Zero-cost loop control
A common feature of DSP algorithms is that most of the processing time is spent executing a small number of instructions contained in relatively small loops. Therefore, most DSP processors have dedicated hardware for zero-cost loop control. A zero-cost loop is a loop in which the processor executes a set of instructions without spending time testing the value of the loop counter. The hardware performs loop jumps and loop counter decay. Some DSPs also implement high-speed single-instruction loops by using an ultra-high-speed cache of one instruction.

· Special addressing modes
DSPs often contain special address generators that can generate special addressing required by signal processing algorithms, such as circular addressing and bit-flip addressing.
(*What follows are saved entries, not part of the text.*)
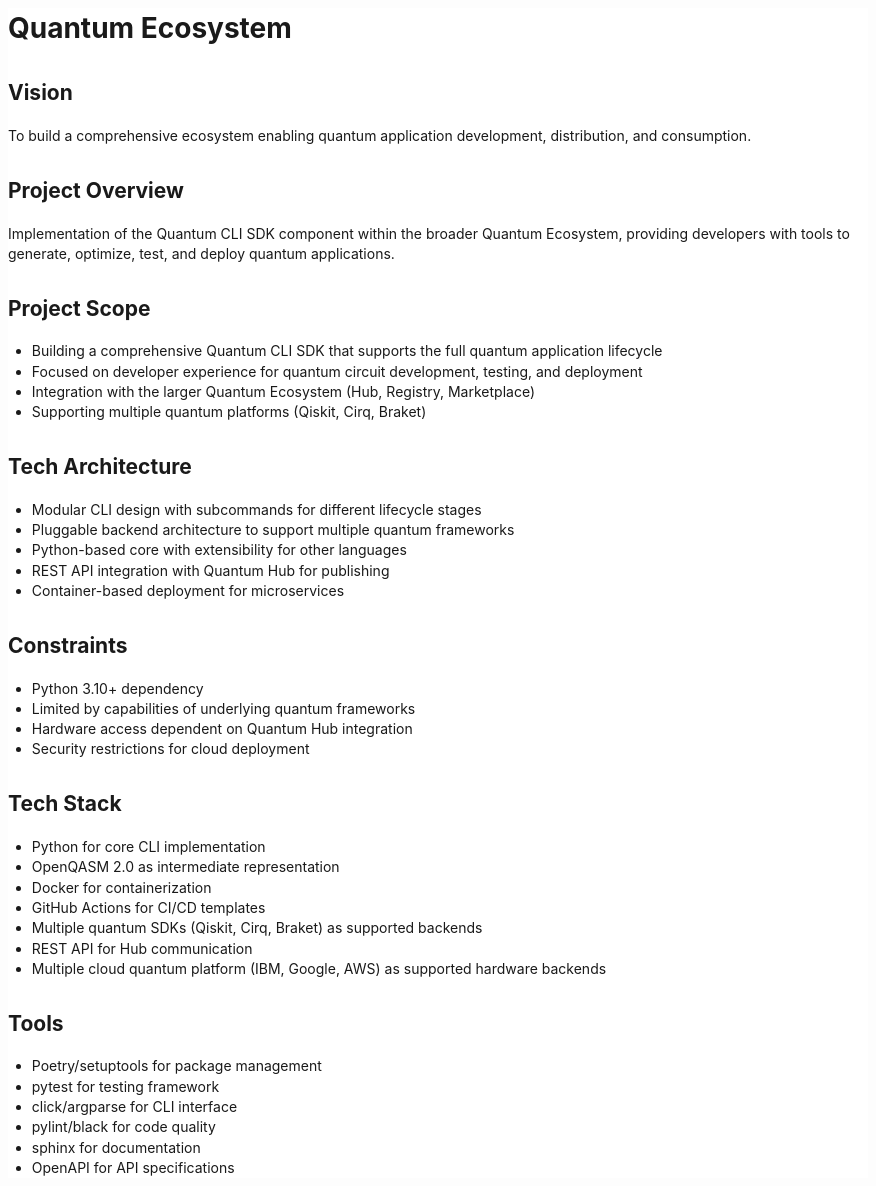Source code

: 
# Quantum Ecosystem

## Vision
To build a comprehensive ecosystem enabling quantum application development, distribution, and consumption.

## Project Overview
Implementation of the Quantum CLI SDK component within the broader Quantum Ecosystem, providing developers with tools to generate, optimize, test, and deploy quantum applications.

## Project Scope
- Building a comprehensive Quantum CLI SDK that supports the full quantum application lifecycle
- Focused on developer experience for quantum circuit development, testing, and deployment
- Integration with the larger Quantum Ecosystem (Hub, Registry, Marketplace)
- Supporting multiple quantum platforms (Qiskit, Cirq, Braket)

## Tech Architecture
- Modular CLI design with subcommands for different lifecycle stages
- Pluggable backend architecture to support multiple quantum frameworks
- Python-based core with extensibility for other languages
- REST API integration with Quantum Hub for publishing
- Container-based deployment for microservices

## Constraints
- Python 3.10+ dependency
- Limited by capabilities of underlying quantum frameworks
- Hardware access dependent on Quantum Hub integration
- Security restrictions for cloud deployment

## Tech Stack
- Python for core CLI implementation
- OpenQASM 2.0 as intermediate representation
- Docker for containerization
- GitHub Actions for CI/CD templates
- Multiple quantum SDKs (Qiskit, Cirq, Braket) as supported backends
- REST API for Hub communication
- Multiple cloud quantum platform (IBM, Google, AWS) as supported hardware backends

## Tools
- Poetry/setuptools for package management
- pytest for testing framework
- click/argparse for CLI interface
- pylint/black for code quality
- sphinx for documentation
- OpenAPI for API specifications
Circular addressing corresponds to the pipeline FIR filter algorithm, and bit-flip addressing corresponds to the FFT algorithm.

Most DSP applications have hard real-time requirements, where
all processing work must be completed within a specified time in every case. This real-time constraint requires the programmer to determine how much time each sample will take or at least how much time it will take in the worst case. The DSP's execution process is transparent to the programmer, so it is easy to predict the execution time of each processing task. However, for high-performance GPPs, the prediction of execution time becomes complicated and difficult due to the use of large amounts of ultra-high-speed data and program caches and dynamic allocation of programs.

· Rich peripherals
DSPs have DMA, serial port, PLL, timer and other peripherals.